Rethinking historical storage

I wrote a blog post with my thoughts how to improve historical storage. Cross posting here for visibility. Feel free to leave a message either here or on twitter.

The post:

A twitter thread:

3 Likes

substrate-etl is our pretty complete archive of Polkadot/Kusama in BigQuery built by us – there are around 10/70 chains that do not have reliable archive nodes exposed.

state_traceBlock is highly useful but especially expensive. Once you throw out the blockchain maintenance, it can be 10-20x cheaper but it still dwarfs everything else.

Most of the Ethereum ecosystem depends on trace data for deep chain analysis, and I think the world is sophisticated enough to use data warehouses to solve higher level aggregation problems (counting extrinsics/txs/events, summing up $ of some slice of time for some project) that is not a mere matter of lookup.

Currently onfinality and others operate public nodes for indexers for free, but have to rate limit, and do not expose state_traceBlock because its “unsafe” and seriously cannot be public. Most everything else is quite tractable.

A good Polkadot Data Alliance bounty can address the ecosystem needs. See this charter:

2 Likes

To solve this problem, the service will need to gain the capability of executing the state machine2 directly. The storage of the execution should be backed by the RDBMS.

As a heads up, the smoldot full node used to have a very naive database that would just store the state of the finalized block, plus for each non-finalized block on top of it the storage diff between the block and its parent.
Basically, a design a bit similar to what you suggest.
This was done with SQLite.

Unfortunately, because it’s not optimized for trie root calculations, executing a block (even a basic block with zero or one transaction) would take around 5 to 10 seconds because you have to read every single value in the entire storage in order to be able to compute the Merkle root of the new block.

While this code was very unoptimized, I would unfortunately be surprised is you managed to have reasonable calculation times.

EDIT: of course 5 to 10 seconds is only if you need to calculate the Merkle root, but what I’m saying is that it’s slow as hell in general

@tomaka Nice, this is super interesting.

Luckily in the archive use-case you actually don’t need to calculate the state root. The blockchain node (as used in the text) will take care of and you literally need only the state diffs from that node. For most use cases it should be fine, because state_call can be executed within the environment that already provides the state root through the header of a block in which it is executed.
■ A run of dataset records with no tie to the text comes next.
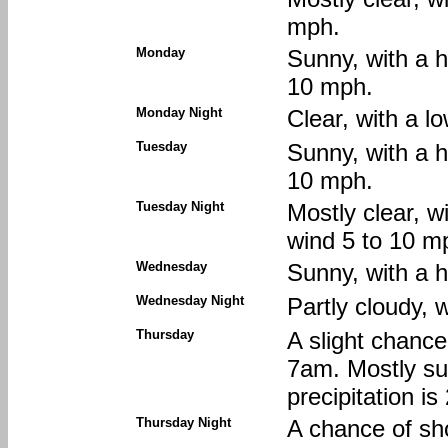
mph.
Monday
Sunny, with a 
10 mph.
Monday Night
Clear, with a 
Tuesday
Sunny, with a 
10 mph.
Tuesday Night
Mostly clear, w
wind 5 to 10 m
Wednesday
Sunny, with a h
Wednesday Night
Partly cloudy, 
Thursday
A slight chanc
7am. Mostly su
precipitation i
Thursday Night
A chance of sh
But now I realize that it won’t work in every case. Specifically, in cases the state root calculation is invoked from any other call site than this.

Yeah, the host doesn’t have any guarantee that the state root calculation is done at the end of the block.


To go back to the article, the database code of smoldot is very separate from its syncing code, and they are bound together only at the top level.
See these 400 lines of code (unfortunately this is perhaps one of the most messy pieces of code of smoldot, because the full node is not my priority and the syncing code that lies underneath is still moving quite a bit, but it’s slowly getting stable).
As such, it should be relatively easy to index new blocks in a way that is optimized for archive node usage.

I don’t want to present smoldot as the miracle solution, but I’ve made sure to detach as much as possible what doesn’t need to be tied together, and to remove as many non-obvious assumptions as possible from the bottom layers of code, with precisely the objective of being able to do the kind of things that you mention in your article.

1 Like

I was under impression that smoldot would be able to help me!

My gut feeling is telling me right now, that a solution based on a set of facilities from substrate (an RPC that returns a state diff, etc) that are leveraged by a relatively small ingester/service binary would strike the most simple and efficient solution. That feeling is based on almost nothing, so I may and likely change my mind after (and if) I do the research.

Regarding the state_call. I feel that the aforementioned trick where the state root function called within a state_call returns the context block state root would cover 99% of the cases. After all, not every user would need state_call.

However, here is the solution for the users who need that and willing to pay the price for it. state_call will be instantiated with the state backend, that will in turn be based on a trie backend. The trie won’t have the trie nodes locally and instead it would need to retrieve them from another server that stores all preimages. That trie will be populated by the ingester each block. Thus the blockchain node (substrate) should be capable of returning the set of hash → preimages pairs acessed during block execution. That capability could be the same one that returns the state diffs.

The preimages could be stored in a persistent Redis instance or again the RDBMS. Both of options should be scalable. Also, it should be trivially shardable as well. The total latency of a state_call call would become worse, but not too much if set up properly: an async call to a remote KV db should have a very low latency.

Update: There is an advanced optimization that could smooth out the latency a bit. It’s based on the observation that to run the execution, the flat kv data is sufficient, and the trie nodes are only needed for the state root calculation. That means, the state accesses can be served by the normal flat KV db and the trie could be rebuilt in the background in parallel to the execution.

2 Likes

I just want to point out that it would be nice, eventually, to modify the runtime environment (in order to remove deprecated mechanisms). But if we allow state_call to work on any historical block, we can’t do that, and we will be in the same situation as Ethereum where there are thousands of lines of codes that are basically unused and almost unrefactorable.